> [EXERCISE REQUIREMENTS]: Filter these records by the string "систем", copying each line that holds it.

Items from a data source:
· · ·

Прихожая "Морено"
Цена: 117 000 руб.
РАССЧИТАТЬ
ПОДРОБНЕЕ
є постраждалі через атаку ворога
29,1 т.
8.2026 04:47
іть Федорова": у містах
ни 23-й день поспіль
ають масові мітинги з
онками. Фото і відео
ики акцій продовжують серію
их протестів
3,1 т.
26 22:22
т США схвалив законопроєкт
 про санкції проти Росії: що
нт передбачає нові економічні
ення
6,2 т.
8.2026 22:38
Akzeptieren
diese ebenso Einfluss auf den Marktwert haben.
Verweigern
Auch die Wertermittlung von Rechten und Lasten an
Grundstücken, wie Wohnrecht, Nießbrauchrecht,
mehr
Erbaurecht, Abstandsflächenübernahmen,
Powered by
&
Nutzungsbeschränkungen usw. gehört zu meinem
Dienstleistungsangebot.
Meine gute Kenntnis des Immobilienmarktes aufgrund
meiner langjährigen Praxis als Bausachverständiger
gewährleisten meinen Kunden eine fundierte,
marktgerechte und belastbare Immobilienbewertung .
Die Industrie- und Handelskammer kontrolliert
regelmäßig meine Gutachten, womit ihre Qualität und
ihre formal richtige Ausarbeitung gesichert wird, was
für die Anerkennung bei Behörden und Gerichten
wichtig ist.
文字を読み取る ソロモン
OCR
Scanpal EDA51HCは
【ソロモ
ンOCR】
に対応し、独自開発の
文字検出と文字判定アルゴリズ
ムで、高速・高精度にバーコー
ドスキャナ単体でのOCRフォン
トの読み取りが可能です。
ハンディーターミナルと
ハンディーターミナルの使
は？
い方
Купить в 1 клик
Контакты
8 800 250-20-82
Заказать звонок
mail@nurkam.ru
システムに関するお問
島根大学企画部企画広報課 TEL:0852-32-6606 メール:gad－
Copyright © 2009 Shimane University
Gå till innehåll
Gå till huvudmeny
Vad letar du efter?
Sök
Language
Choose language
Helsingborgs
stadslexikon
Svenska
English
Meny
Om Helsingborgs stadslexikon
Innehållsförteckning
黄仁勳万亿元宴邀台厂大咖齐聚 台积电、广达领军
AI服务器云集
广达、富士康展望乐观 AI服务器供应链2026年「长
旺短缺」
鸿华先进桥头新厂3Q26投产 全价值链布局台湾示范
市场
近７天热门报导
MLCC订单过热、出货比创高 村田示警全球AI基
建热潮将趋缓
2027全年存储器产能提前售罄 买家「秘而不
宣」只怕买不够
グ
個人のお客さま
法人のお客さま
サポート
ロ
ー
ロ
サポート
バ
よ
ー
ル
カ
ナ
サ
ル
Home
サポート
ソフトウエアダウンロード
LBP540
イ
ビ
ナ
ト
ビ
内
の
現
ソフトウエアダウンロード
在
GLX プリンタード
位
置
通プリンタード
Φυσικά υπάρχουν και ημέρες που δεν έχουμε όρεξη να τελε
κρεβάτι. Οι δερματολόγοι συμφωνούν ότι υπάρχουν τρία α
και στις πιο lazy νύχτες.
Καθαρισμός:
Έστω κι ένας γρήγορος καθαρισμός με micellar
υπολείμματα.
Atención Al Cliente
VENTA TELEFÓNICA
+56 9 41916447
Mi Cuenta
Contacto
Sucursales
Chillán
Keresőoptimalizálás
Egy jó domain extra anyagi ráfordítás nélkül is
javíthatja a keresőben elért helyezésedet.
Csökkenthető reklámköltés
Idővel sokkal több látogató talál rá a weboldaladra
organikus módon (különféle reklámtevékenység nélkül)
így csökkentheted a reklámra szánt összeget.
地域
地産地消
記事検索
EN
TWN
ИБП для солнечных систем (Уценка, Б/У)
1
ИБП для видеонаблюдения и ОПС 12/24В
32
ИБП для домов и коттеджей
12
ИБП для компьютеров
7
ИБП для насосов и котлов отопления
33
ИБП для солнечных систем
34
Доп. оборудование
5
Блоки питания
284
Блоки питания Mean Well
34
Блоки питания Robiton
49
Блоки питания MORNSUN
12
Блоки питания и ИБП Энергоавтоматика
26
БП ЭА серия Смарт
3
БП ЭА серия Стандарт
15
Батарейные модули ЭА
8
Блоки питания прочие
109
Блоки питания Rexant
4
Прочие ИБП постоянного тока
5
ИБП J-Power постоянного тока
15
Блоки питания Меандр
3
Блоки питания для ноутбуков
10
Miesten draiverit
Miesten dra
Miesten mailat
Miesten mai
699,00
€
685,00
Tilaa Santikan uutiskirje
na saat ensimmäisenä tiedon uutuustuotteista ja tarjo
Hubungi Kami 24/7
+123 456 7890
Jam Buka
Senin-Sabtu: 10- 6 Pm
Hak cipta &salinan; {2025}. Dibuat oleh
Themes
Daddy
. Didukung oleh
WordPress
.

· · ·

> [REPLY]:
ИБП для солнечных систем (Уценка, Б/У)
ИБП для солнечных систем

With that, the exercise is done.